Ausgabe 10/2009
Nicht weggucken
Hendrik Starfinger
Gemobbt zu werden, macht krank, physisch und psychisch. Es beeinträchtigt die Lebensqualität und die Arbeitsleistungen. Die Folgen von Mobbing kosten noch dazu richtig Geld – die Gesellschaft und die Arbeitgeber. Mehr als eine Million Erwerbstätige werden nach Angaben des ver.di-Bildungswerks bundesweit gemobbt. Die Dunkelziffer ist höher. Verluste bei Produktivität und Qualität, Kosten für Arbeitszeitausfall und Krankheiten – all das entsteht durch das Vergiften des Arbeitsklimas und des Umgangs miteinander. Nun sind Mobbing und Machtmissbrauch keine Erfindung unserer Zeit, das Phänomen gibt es schon lange, und es kann jeden treffen. Deutlich verbessert hat sich die Wahrnehmung von Mobbing, und es wächst der Wille, etwas dagegen zu tun. In der Mobbingberatungsstelle des ver.di-Bezirks Dresden-Oberelbe berät Hendrik Starfinger Betroffene. Er definiert das Mobbing als konfliktbelastete Kommunikation, als systematische Angriffe auf eine Person mit diskriminierender Wirkung über längere Zeit und mit dem Ziel, sie aus dem Arbeitsverhältnis zu drängen. Über die Beratung hinaus bietet Starfinger Schulungen für Interessenvertreter/innen, Arbeitgeber und Führungskräfte an. Rund 350 Kolleginnen und Kollegen haben ihn im vergangenen Jahr in seinem Büro an der Cottaer Straße in Dresden aufgesucht. In seinen Auswertungen haben sich einige interessante Aspekte ergeben: 79 Prozent der Gemobbten, die ihn aufsuchen, sind Frauen, 21 Prozent Männer, über 66 Prozent der Betroffenen sind über 40 Jahre alt. Im öffentlichen Dienst wird demnach mit 43 Prozent öfter gemobbt als in der freien Wirtschaft mit 30 und bei kirchlichen Einrichtungen 22 Prozent der Fälle. Die Täter sind zu 81 Prozent Vorgesetzte, nur zu 17 Prozent sind es die eigenen Kollegen.

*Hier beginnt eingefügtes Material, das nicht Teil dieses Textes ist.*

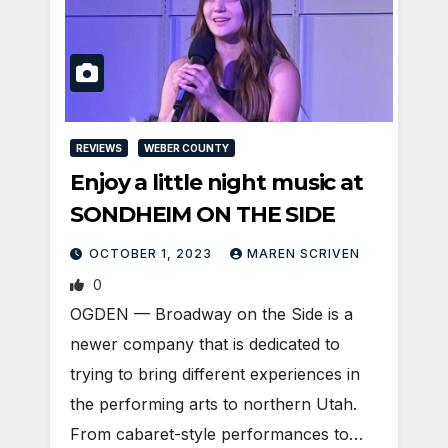
REVIEWS
WEBER COUNTY
Enjoy a little night music at
SONDHEIM ON THE SIDE
OCTOBER 1, 2023
MAREN SCRIVEN
0
OGDEN — Broadway on the Side is a
newer company that is dedicated to
trying to bring different experiences in
the performing arts to northern Utah.
From cabaret-style performances to…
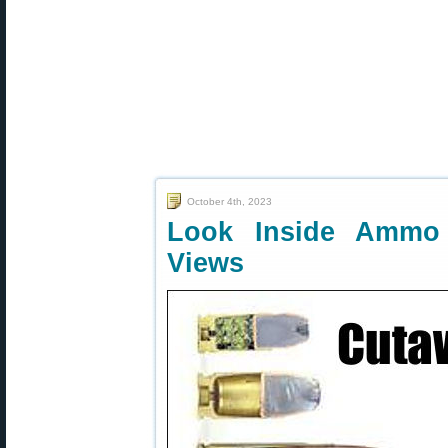
October 4th, 2023
Look Inside Ammo
Views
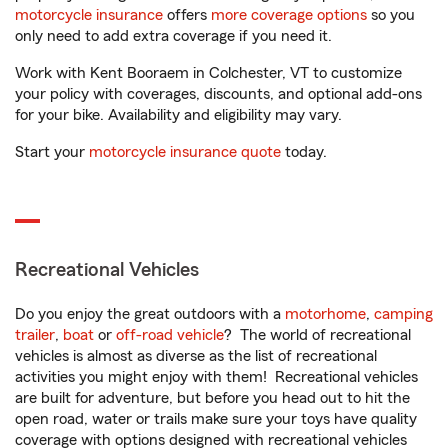
motorcycle insurance
offers
more coverage options
so you
only need to add extra coverage if you need it.
Work with Kent Booraem in Colchester, VT to customize
your policy with coverages, discounts, and optional add-ons
for your bike. Availability and eligibility may vary.
Start your
motorcycle insurance quote
today.
Recreational Vehicles
Do you enjoy the great outdoors with a
motorhome
,
camping
trailer
,
boat
or
off-road vehicle
? The world of recreational
vehicles is almost as diverse as the list of recreational
activities you might enjoy with them! Recreational vehicles
are built for adventure, but before you head out to hit the
open road, water or trails make sure your toys have quality
coverage with options designed with recreational vehicles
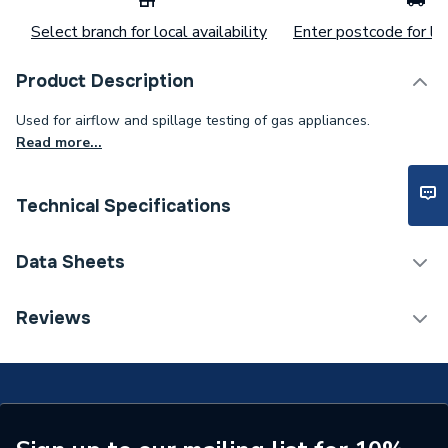
Select branch for local availability
Enter postcode for loc
Product Description
Used for airflow and spillage testing of gas appliances.
Read more...
Technical Specifications
Category Name
Spares - Boilers
Data Sheets
Type
Smoke Matches
COSHH Sheet 1 - Regin Smoke Matches 25 Per Tub
Reviews
REGS07
Pack Quantity
25
Supplier Part Number
REGS07
Brand Name
Regin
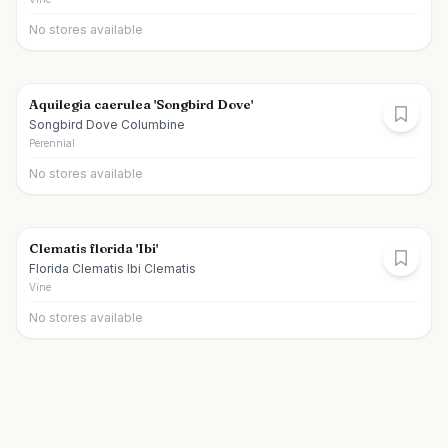
No stores available
Aquilegia caerulea 'Songbird Dove'
Songbird Dove Columbine
Perennial
No stores available
Clematis florida 'Ibi'
Florida Clematis Ibi Clematis
Vine
No stores available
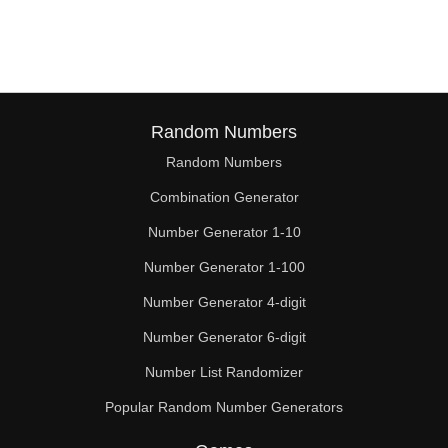
243

247

252

261

Random Numbers
Random Numbers
266

Combination Generator
270

Number Generator 1-10
279

Number Generator 1-100
285

Number Generator 4-digit
288

Number Generator 6-digit
Number List Randomizer
297

Popular Random Number Generators
304
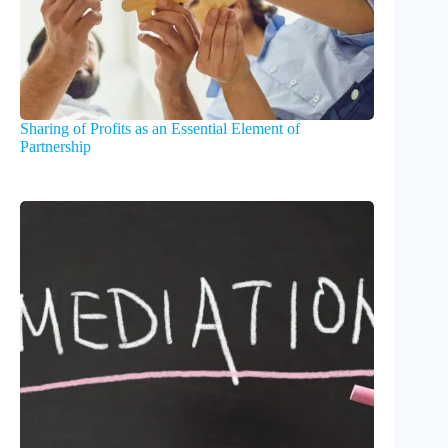
Sharing of Profits as an Essential Element of
Partnership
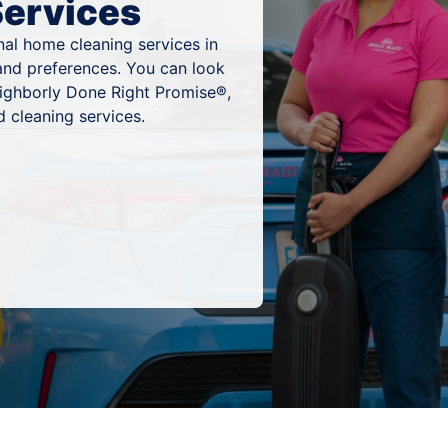
Services
al home cleaning services in
, and preferences. You can look
eighborly Done Right Promise®,
 cleaning services.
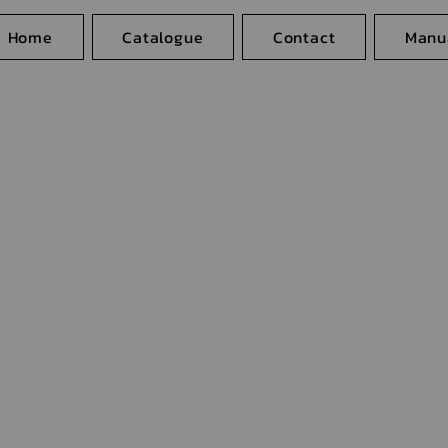
Home
Catalogue
Contact
Manu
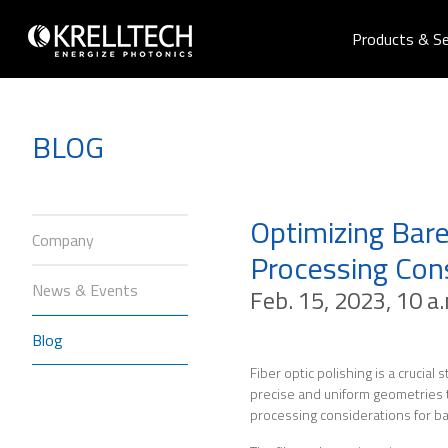
Products & Se
BLOG
Optimizing Bare
Company
Processing Con
News & Events
Feb. 15, 2023, 10 a
Blog
Fiber optic polishing is a crucial
precise and uniform geometries to 
processing considerations for bar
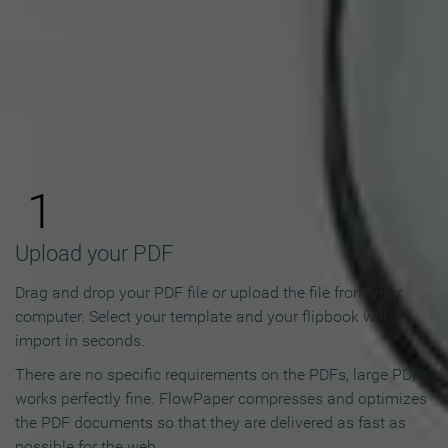
How to Make an Online
Flipbook in 3 Steps
1
Upload your PDF
Drag and drop your PDF file or upload the file from your
computer. Select your template and your flipbook will
import in seconds.
There are no specific requirements on the PDFs, large PDFs
works perfectly fine. FlowPaper compresses and optimizes
the PDF documents so that they are delivered as fast as
possible for the web.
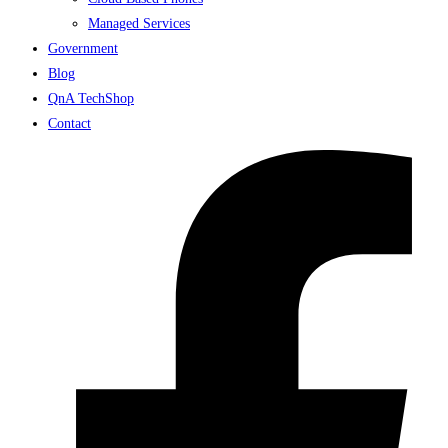
Managed Services
Government
Blog
QnA TechShop
Contact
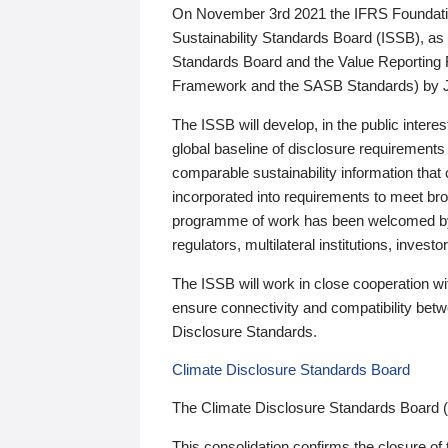
On November 3rd 2021 the IFRS Foundation
Sustainability Standards Board (ISSB), as 
Standards Board and the Value Reporting
Framework and the SASB Standards) by 
The ISSB will develop, in the public intere
global baseline of disclosure requirements 
comparable sustainability information that
incorporated into requirements to meet bro
programme of work has been welcomed by 
regulators, multilateral institutions, inve
The ISSB will work in close cooperation wi
ensure connectivity and compatibility be
Disclosure Standards.
Climate Disclosure Standards Board
The Climate Disclosure Standards Board 
This consolidation confirms the closure of 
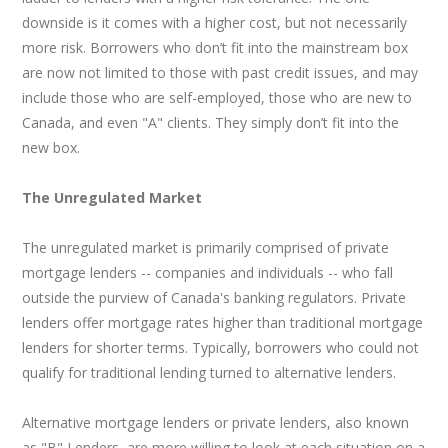
downside is it comes with a higher cost, but not necessarily
more risk. Borrowers who don’t fit into the mainstream box
are now not limited to those with past credit issues, and may
include those who are self-employed, those who are new to
Canada, and even "A" clients. They simply don’t fit into the
new box.
The Unregulated Market
The unregulated market is primarily comprised of private
mortgage lenders -- companies and individuals -- who fall
outside the purview of Canada's banking regulators. Private
lenders offer mortgage rates higher than traditional mortgage
lenders for shorter terms. Typically, borrowers who could not
qualify for traditional lending turned to alternative lenders.
Alternative mortgage lenders or private lenders, also known
as "B" Lenders, are more willing to look at each situation on a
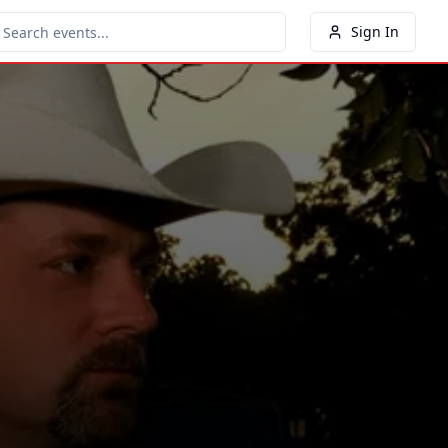
Sign In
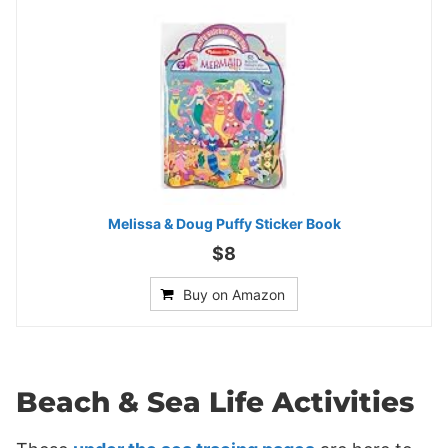
Melissa & Doug Puffy Sticker Book
$8
Buy on Amazon
Beach & Sea Life Activities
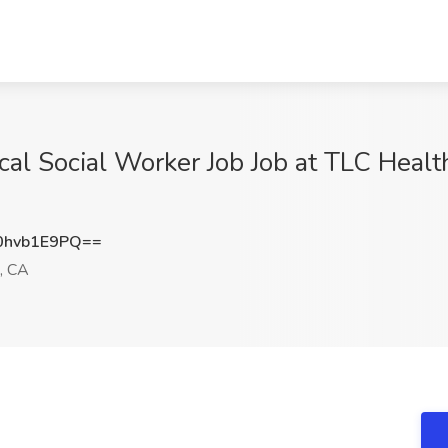
cal Social Worker Job Job at TLC Heal
hvb1E9PQ==
, CA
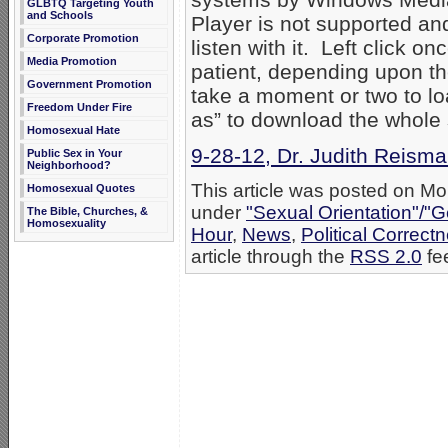
GLBTQ Targeting Youth
and Schools
Player is not supported an
Corporate Promotion
listen with it. Left click o
Media Promotion
patient, depending upon th
Government Promotion
take a moment or two to loa
Freedom Under Fire
as” to download the whole
Homosexual Hate
9-28-12, Dr. Judith Reisma
Public Sex in Your
Neighborhood?
This article was posted on Mo
Homosexual Quotes
under
"Sexual Orientation"/"G
The Bible, Churches, &
Homosexuality
Hour
,
News
,
Political Correct
article through the
RSS 2.0
fe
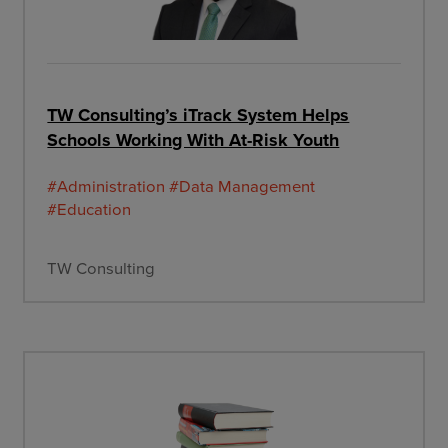
TW Consulting’s iTrack System Helps
Schools Working With At-Risk Youth
#Administration
#Data Management
#Education
TW Consulting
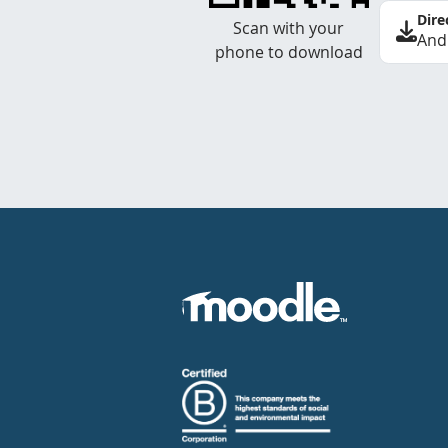
Dire
Scan with your
And
phone to download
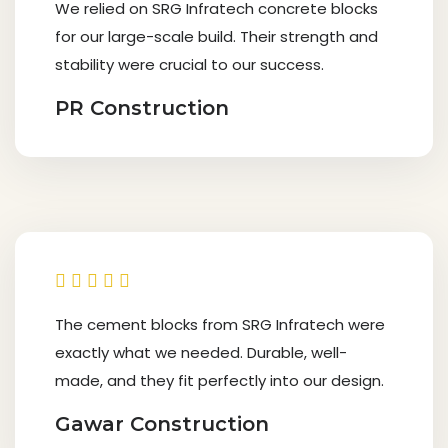
We relied on SRG Infratech concrete blocks
for our large-scale build. Their strength and
stability were crucial to our success.
PR Construction
The cement blocks from SRG Infratech were
exactly what we needed. Durable, well-
made, and they fit perfectly into our design.
Gawar Construction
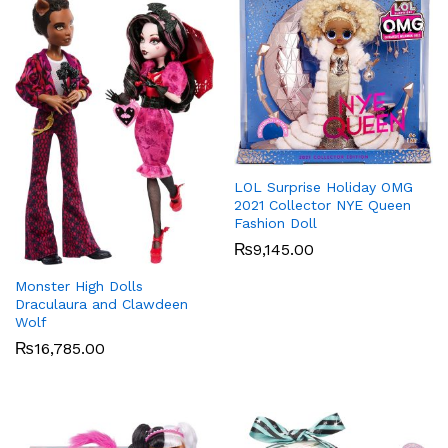
LOL Surprise Holiday OMG
2021 Collector NYE Queen
Fashion Doll
₨
9,145.00
Monster High Dolls
Draculaura and Clawdeen
Wolf
₨
16,785.00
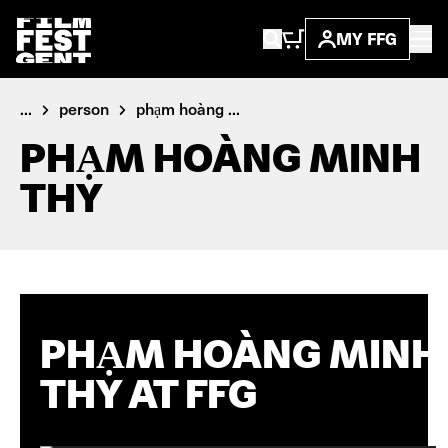
MY FFG
...
person
phạm hoàng ...
PHẠM HOÀNG MINH
THY
PHẠM HOÀNG MINH
THY AT FFG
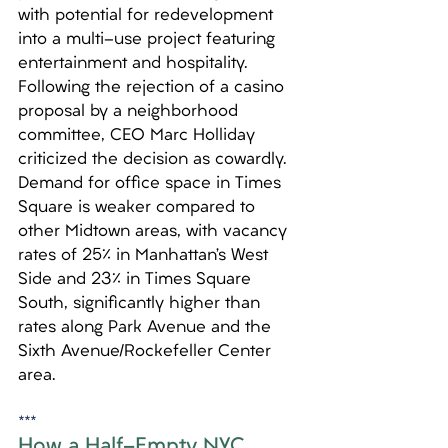
with potential for redevelopment 
into a multi-use project featuring 
entertainment and hospitality. 
Following the rejection of a casino 
proposal by a neighborhood 
committee, CEO Marc Holliday 
criticized the decision as cowardly. 
Demand for office space in Times 
Square is weaker compared to 
other Midtown areas, with vacancy 
rates of 25% in Manhattan’s West 
Side and 23% in Times Square 
South, significantly higher than 
rates along Park Avenue and the 
Sixth Avenue/Rockefeller Center 
area.
***
How a Half-Empty NYC 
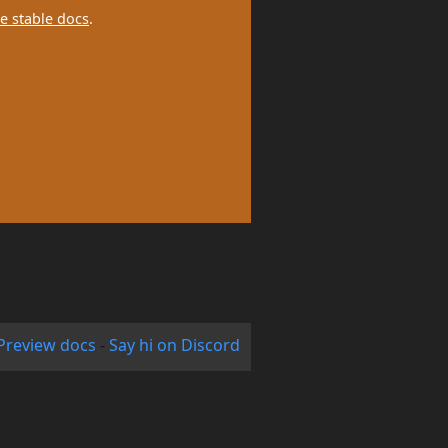
e stable docs
.
Preview docs
-
Say hi on Discord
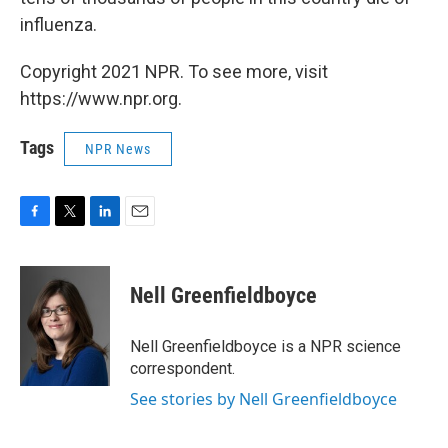
influenza.
Copyright 2021 NPR. To see more, visit
https://www.npr.org.
Tags
NPR News
F
T
L
E
a
w
i
m
c
i
n
a
e
t
k
i
Nell Greenfieldboyce
b
t
e
l
o
e
d
o
r
I
Nell Greenfieldboyce is a NPR science
k
n
correspondent.
See stories by Nell Greenfieldboyce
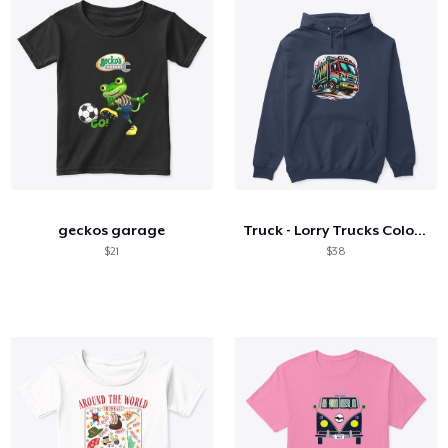
geckos garage
Truck - Lorry Trucks Colorful Lorry
$21
$38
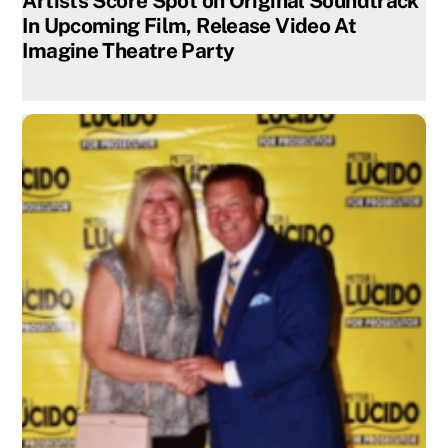
Artists Score Spot on Original Soundtrack
In Upcoming Film, Release Video At
Imagine Theatre Party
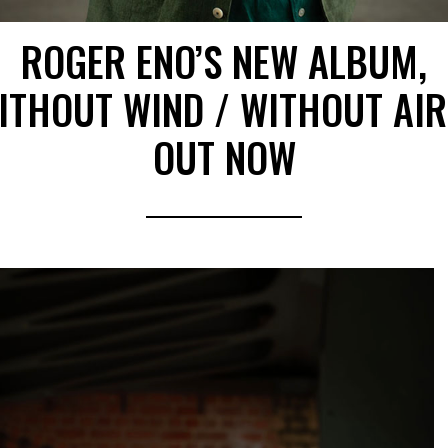
ROGER ENO’S NEW ALBUM,
ITHOUT WIND / WITHOUT AIR
OUT NOW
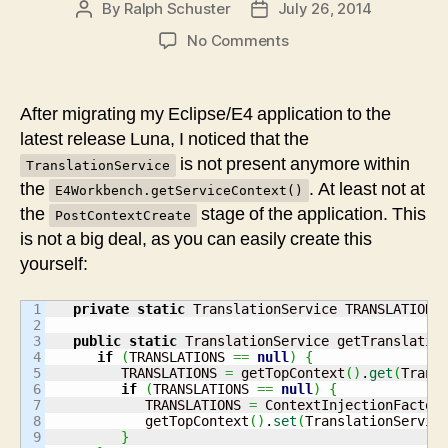
By
Ralph Schuster
July 26, 2014
Post
Post
author
date
on
No Comments
Luna
Update:
TranslationService
After migrating my Eclipse/E4 application to the
not
latest release Luna, I noticed that the
in
is not present anymore within
TranslationService
context
the
. At least not at
E4Workbench.getServiceContext()
the
stage of the application. This
PostContextCreate
is not a big deal, as you can easily create this
yourself:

Straffe Hierarchien sind idealer Nährboden
Warum im öffentlichen Dienst die Zahlen höher sind, hat zwei Gründe: Dort sind die Personalräte in Sachen Mobbing besser sensibilisiert, mehr Fälle werden gemeldet. Und die straffen Hierarchien sind ein idealer Nährboden für Mobbing. Hier muss sich ein demokratischer Führungsstil durchsetzen - anleiten, begleiten, kontrollieren. Dazu gehört das Eingestehen von Fehlern ebenso wie ein Verzicht auf Machtmissbrauch und das Verhindern von Schikanen. Hendrik Starfinger, studierter Fachpsychologe, bemüht sich neben der Hilfe und der Beratung der Betroffenen vor allem um die Prävention. Mit seinen Schulungen zeigt er, wie Konflikte zu lösen sind und Mobbing verhindert werden kann. Und er will die Kolleginnen und Kollegen ebenso wie die Vorgesetzten darin schulen, die Kultur des Umgangs miteinander zu verbessern. Er ist Mitinitiator einer Petition für eine Gesetzgebung gegen Mobbing.